Lloyds Banking Group has posted a pre-tax profit of £2bn in the third financial quarter, a significant improvement on the same time last year.
The bank – Britain’s largest mortgage lender – reported a profit before tax of £5.9bn for the first nine months of the financial year.
Like its rivals Barclays and HSBC, Lloyds had its results boosted by the release of cash that had been set aside for bad loans last year when the coronavirus pandemic clouded the economic outlook.
In Lloyds’ case, the amount was £84m over the past three months, meaning that a total £740m of the £1.2bn held during the pandemic has now been added back to the balance sheet.
Mortgage lending was up £2.7bn in the quarter and deposits also rose.
The bank said that, due to its strong performance and the improved economic outlook, it was improving its guidance for the year.
Loan impairments are expected to be a net credit for the year, while return on tangible equity – an important measure of profitability – is forecast to be over 10%.

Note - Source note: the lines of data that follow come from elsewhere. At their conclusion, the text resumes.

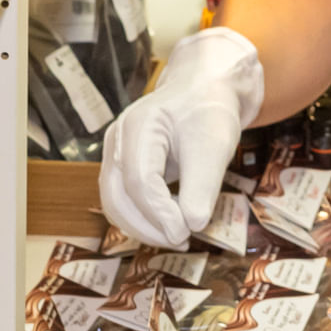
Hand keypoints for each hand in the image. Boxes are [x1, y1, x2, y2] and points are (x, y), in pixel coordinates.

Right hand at [97, 26, 260, 247]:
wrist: (203, 89)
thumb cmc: (209, 111)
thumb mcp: (215, 146)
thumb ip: (202, 187)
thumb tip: (192, 225)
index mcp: (138, 126)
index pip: (139, 182)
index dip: (161, 214)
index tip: (186, 234)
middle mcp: (118, 139)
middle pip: (117, 196)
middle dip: (148, 227)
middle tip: (182, 241)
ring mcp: (115, 151)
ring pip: (115, 202)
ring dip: (143, 226)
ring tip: (178, 236)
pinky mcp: (121, 164)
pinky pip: (123, 198)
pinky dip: (142, 217)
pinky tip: (169, 224)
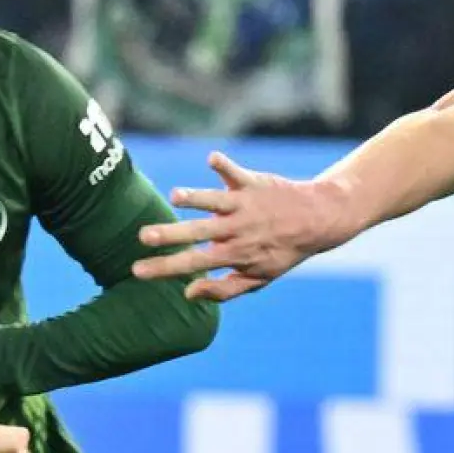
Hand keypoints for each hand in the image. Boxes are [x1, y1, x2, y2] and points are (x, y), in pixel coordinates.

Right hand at [131, 151, 346, 301]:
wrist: (318, 220)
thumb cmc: (282, 252)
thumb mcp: (258, 279)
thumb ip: (223, 289)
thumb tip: (188, 293)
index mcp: (234, 255)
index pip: (192, 263)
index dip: (163, 268)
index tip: (136, 270)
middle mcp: (238, 231)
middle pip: (198, 233)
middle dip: (169, 235)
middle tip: (142, 236)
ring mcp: (245, 206)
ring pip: (215, 202)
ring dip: (196, 198)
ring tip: (176, 196)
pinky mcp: (253, 184)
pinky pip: (236, 173)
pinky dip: (223, 166)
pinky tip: (211, 159)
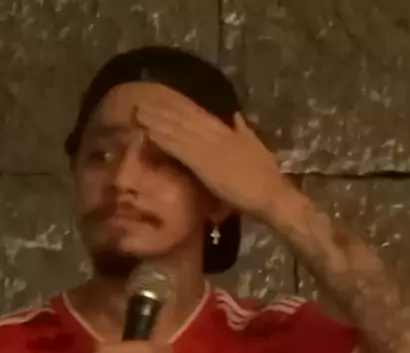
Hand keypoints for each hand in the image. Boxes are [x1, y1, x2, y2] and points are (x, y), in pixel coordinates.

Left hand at [136, 91, 286, 219]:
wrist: (270, 194)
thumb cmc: (265, 178)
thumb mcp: (255, 146)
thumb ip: (243, 130)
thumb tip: (235, 115)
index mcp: (228, 131)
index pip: (199, 116)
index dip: (179, 109)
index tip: (162, 102)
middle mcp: (216, 134)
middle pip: (185, 119)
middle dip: (163, 111)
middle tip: (141, 103)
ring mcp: (209, 147)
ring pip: (179, 130)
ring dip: (158, 121)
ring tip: (139, 113)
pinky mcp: (204, 163)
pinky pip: (179, 148)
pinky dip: (164, 138)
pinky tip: (149, 133)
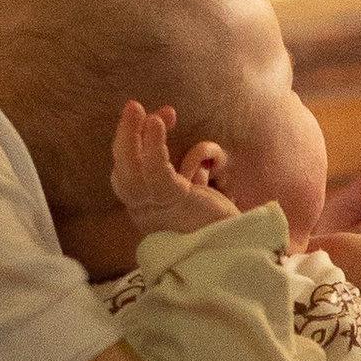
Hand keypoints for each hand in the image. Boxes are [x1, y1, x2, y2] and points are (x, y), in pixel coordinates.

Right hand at [110, 100, 234, 235]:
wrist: (236, 254)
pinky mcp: (174, 205)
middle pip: (123, 173)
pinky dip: (153, 146)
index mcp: (149, 211)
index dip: (135, 146)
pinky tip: (157, 122)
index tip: (155, 120)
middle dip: (124, 137)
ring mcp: (156, 211)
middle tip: (132, 106)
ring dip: (132, 135)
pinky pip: (156, 173)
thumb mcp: (200, 201)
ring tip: (137, 108)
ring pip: (131, 172)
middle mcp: (147, 213)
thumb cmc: (221, 229)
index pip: (130, 177)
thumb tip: (196, 164)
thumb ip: (191, 182)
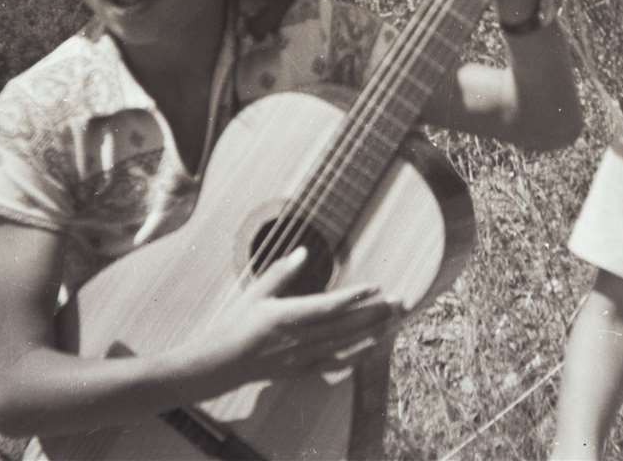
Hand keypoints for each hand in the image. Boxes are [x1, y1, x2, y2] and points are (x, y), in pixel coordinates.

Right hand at [174, 247, 400, 399]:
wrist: (222, 363)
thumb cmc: (237, 323)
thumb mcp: (256, 293)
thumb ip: (282, 273)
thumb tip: (304, 251)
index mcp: (286, 317)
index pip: (328, 306)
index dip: (354, 297)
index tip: (376, 286)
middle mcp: (298, 339)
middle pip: (345, 326)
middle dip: (374, 313)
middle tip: (400, 301)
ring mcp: (302, 358)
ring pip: (345, 345)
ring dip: (372, 332)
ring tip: (394, 319)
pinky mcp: (303, 370)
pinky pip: (336, 364)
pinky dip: (357, 355)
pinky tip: (374, 346)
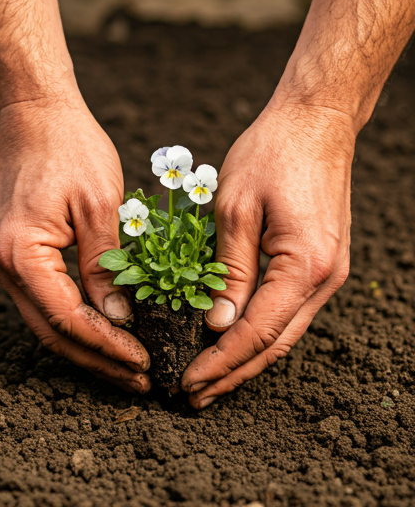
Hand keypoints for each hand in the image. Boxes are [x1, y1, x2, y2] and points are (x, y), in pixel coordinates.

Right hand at [0, 96, 150, 393]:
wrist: (37, 115)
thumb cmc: (70, 150)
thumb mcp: (98, 207)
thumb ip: (105, 268)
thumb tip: (118, 319)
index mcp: (22, 255)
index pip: (68, 319)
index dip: (107, 345)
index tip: (143, 361)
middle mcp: (6, 267)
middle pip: (53, 332)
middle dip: (98, 359)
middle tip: (138, 378)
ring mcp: (8, 263)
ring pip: (49, 322)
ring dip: (88, 346)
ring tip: (126, 365)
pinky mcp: (20, 256)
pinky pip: (48, 302)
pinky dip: (78, 322)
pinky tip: (105, 332)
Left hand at [182, 103, 353, 407]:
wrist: (315, 122)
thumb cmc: (273, 154)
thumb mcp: (236, 210)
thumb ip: (229, 272)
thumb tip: (217, 323)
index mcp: (305, 266)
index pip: (257, 332)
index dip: (221, 362)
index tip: (189, 381)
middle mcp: (324, 279)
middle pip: (274, 343)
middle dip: (233, 373)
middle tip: (195, 395)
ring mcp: (327, 273)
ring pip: (283, 332)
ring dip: (246, 358)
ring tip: (211, 379)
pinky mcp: (320, 263)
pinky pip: (288, 310)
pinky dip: (260, 333)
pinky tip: (234, 341)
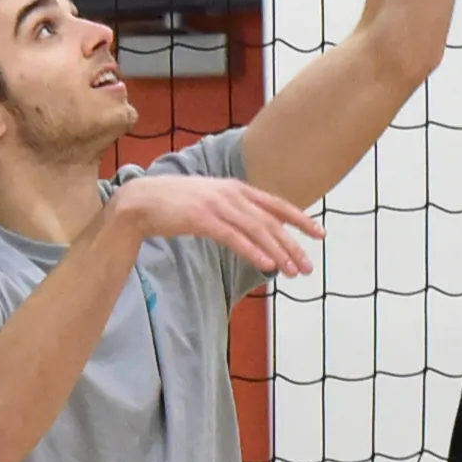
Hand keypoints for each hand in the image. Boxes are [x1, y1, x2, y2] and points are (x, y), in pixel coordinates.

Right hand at [110, 163, 323, 276]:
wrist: (141, 200)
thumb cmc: (174, 204)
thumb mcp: (210, 201)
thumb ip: (233, 210)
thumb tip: (253, 230)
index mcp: (236, 189)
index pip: (276, 204)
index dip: (300, 219)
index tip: (320, 234)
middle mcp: (232, 194)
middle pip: (271, 222)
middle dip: (293, 245)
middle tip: (307, 267)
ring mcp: (217, 205)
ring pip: (257, 231)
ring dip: (278, 253)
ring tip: (292, 272)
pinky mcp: (202, 218)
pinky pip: (234, 237)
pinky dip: (253, 251)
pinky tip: (267, 266)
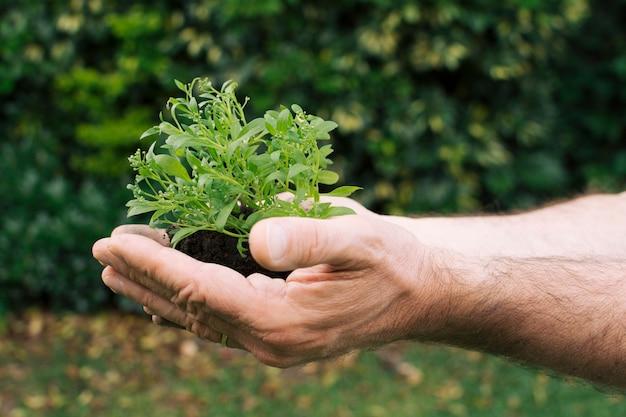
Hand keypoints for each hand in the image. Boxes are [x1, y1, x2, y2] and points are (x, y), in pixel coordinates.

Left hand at [92, 201, 440, 366]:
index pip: (201, 291)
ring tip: (118, 271)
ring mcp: (273, 344)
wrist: (417, 293)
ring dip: (157, 293)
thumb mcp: (357, 239)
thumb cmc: (390, 261)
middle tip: (103, 251)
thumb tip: (253, 238)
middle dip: (143, 279)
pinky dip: (186, 301)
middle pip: (190, 309)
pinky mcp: (277, 335)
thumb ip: (306, 236)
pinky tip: (168, 290)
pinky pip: (218, 321)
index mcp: (283, 321)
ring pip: (199, 319)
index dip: (155, 265)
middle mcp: (270, 342)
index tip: (115, 242)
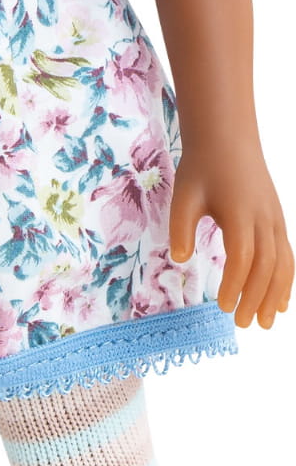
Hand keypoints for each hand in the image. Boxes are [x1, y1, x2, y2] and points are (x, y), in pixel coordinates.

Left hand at [170, 142, 291, 328]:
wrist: (227, 141)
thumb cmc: (201, 169)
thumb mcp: (184, 195)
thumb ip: (181, 227)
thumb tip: (182, 260)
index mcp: (241, 215)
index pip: (243, 258)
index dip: (235, 284)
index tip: (221, 306)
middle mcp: (265, 221)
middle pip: (266, 267)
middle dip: (256, 298)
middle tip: (242, 324)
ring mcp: (276, 221)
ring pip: (282, 264)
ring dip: (275, 295)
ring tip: (263, 322)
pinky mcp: (278, 221)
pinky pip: (287, 256)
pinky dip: (286, 280)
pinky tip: (280, 302)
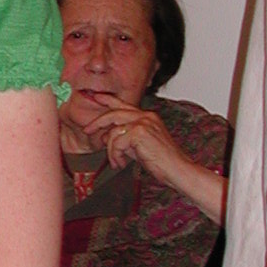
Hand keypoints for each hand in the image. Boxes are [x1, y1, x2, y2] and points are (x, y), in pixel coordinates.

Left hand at [81, 99, 224, 219]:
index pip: (124, 104)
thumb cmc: (162, 162)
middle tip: (87, 130)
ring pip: (113, 132)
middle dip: (97, 122)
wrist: (178, 170)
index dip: (108, 99)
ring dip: (111, 151)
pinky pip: (117, 143)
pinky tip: (122, 164)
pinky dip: (116, 156)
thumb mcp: (139, 147)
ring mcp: (144, 123)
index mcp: (148, 117)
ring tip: (117, 162)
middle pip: (114, 114)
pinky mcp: (140, 133)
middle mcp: (146, 117)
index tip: (96, 97)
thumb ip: (125, 139)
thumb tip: (106, 137)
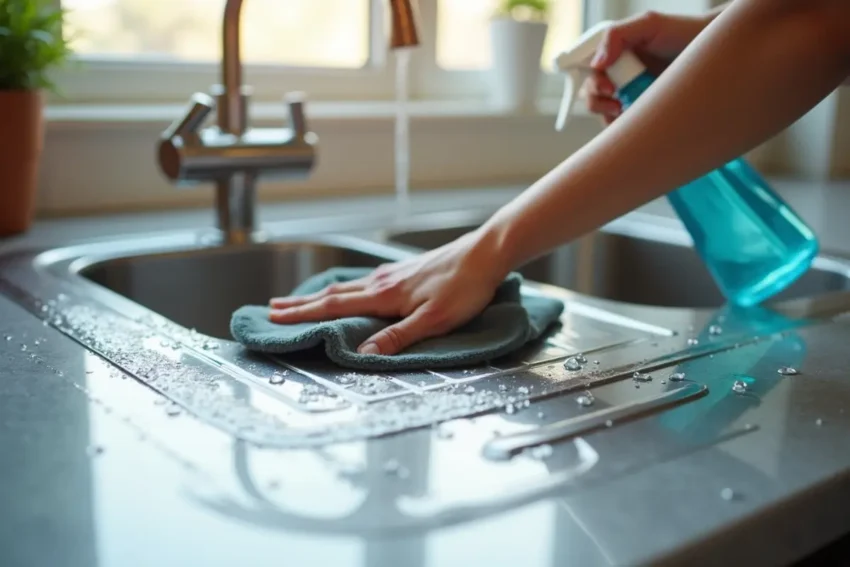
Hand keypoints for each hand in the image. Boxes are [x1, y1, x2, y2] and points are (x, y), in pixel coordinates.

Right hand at [267, 229, 509, 355]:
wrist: (485, 253)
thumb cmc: (464, 288)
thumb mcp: (434, 320)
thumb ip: (399, 337)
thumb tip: (364, 354)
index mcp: (384, 296)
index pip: (334, 307)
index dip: (304, 314)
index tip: (276, 317)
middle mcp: (382, 282)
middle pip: (333, 294)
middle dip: (301, 303)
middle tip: (273, 308)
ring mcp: (392, 275)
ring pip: (347, 287)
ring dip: (319, 295)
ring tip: (300, 300)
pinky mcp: (404, 271)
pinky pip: (363, 282)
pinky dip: (344, 289)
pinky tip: (349, 290)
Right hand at [585, 11, 711, 123]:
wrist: (716, 52)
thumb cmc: (683, 33)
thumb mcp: (649, 24)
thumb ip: (617, 36)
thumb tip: (597, 64)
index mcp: (615, 55)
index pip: (589, 72)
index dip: (593, 83)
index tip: (608, 88)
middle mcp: (619, 75)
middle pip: (591, 95)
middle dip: (597, 102)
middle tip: (617, 104)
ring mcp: (630, 94)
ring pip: (603, 113)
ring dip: (608, 117)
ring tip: (627, 112)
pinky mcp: (643, 111)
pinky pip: (623, 126)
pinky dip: (622, 129)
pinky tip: (635, 124)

Chief Executive Charlie Nunn, who recently moved over from HSBC, said: “Building on the strengths of the group and its achievements in recent years, there are clearly significant opportunities for Lloyds Banking Group to further develop its platforms and capabilities and grow through disciplined investment, empowering colleagues, enhancing collaboration and increasing agility across the group.”
Mr Nunn said he will be unveiling a new strategic review, but he gave no further details.
Earlier this month, the bank axed 48 branches in England and Wales in response to growing use of online banking.